Younger B2B buyers prefer email as the primary form of communication. They want to do as much of their business buying online as they can.

B2B buyers are still traditional, even old fashioned, in how they communicate online with sellers. But as older purchasing managers retire or leave the workforce in other ways, a younger generation of digital-first B2B buyers may prefer no contact at all, except online.

Today, 55% of business buyers still use email as their primary means of communicating with buyers, according to a new survey from Digital Commerce 360 and Forrester Research. Email is followed by live chat with a real person (45%), call center (38%), sales rep (35%), automated, non-person live chat (23%), social media (20%), company (19%), and a virtual appointment with a sales rep (17%). Respondents could choose multiple answers.
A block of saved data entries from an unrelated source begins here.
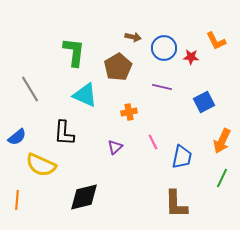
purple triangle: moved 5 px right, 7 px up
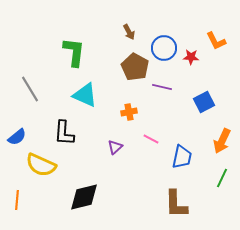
brown arrow: moved 4 px left, 5 px up; rotated 49 degrees clockwise
brown pentagon: moved 17 px right; rotated 12 degrees counterclockwise
pink line: moved 2 px left, 3 px up; rotated 35 degrees counterclockwise
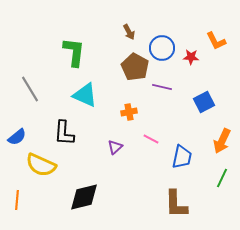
blue circle: moved 2 px left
Younger business buyers want to keep business on the web

But the Digital Commerce and Forrester survey of 150 B2B buyers also shows that the purchasing managers and teams doing the corporate buying of goods and services for their respective organizations also are younger managers. It found that 7 of 10 buyers see online buying as more convenient and prefer to do so when ready to buy. In fact, 76% of all buyers agree with the statement: “I find buying from a website to be more convenient than buying from a sales representative when purchasing product or services for work.”
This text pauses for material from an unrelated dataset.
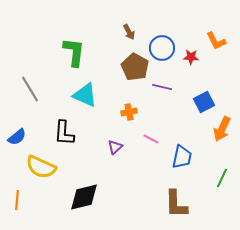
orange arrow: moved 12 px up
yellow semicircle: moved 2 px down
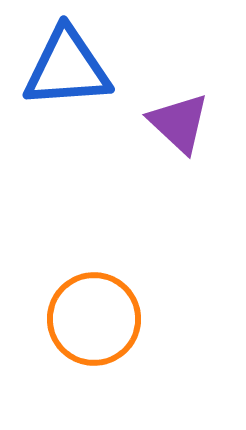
75% of survey respondents also agree with the statement: “I prefer to buy online rather than from a sale when I’ve decided to buy.”


In a study last year based on a survey of 14,000 B2B buyers, Forrester Research found that young buyers far more than their older peers preferred digital and self-service purchasing methods over traditional in-person options.

Among B2B buyers, those born in 1981 or later “now hold the keys to decision-making for the majority of purchases,” Forrester says. It defines as young buyers millennials and the Gen Z generation, or those born between 1981 and 1994, and older buyers as Baby Boomers and Gen X, those born between 1946 and 1980.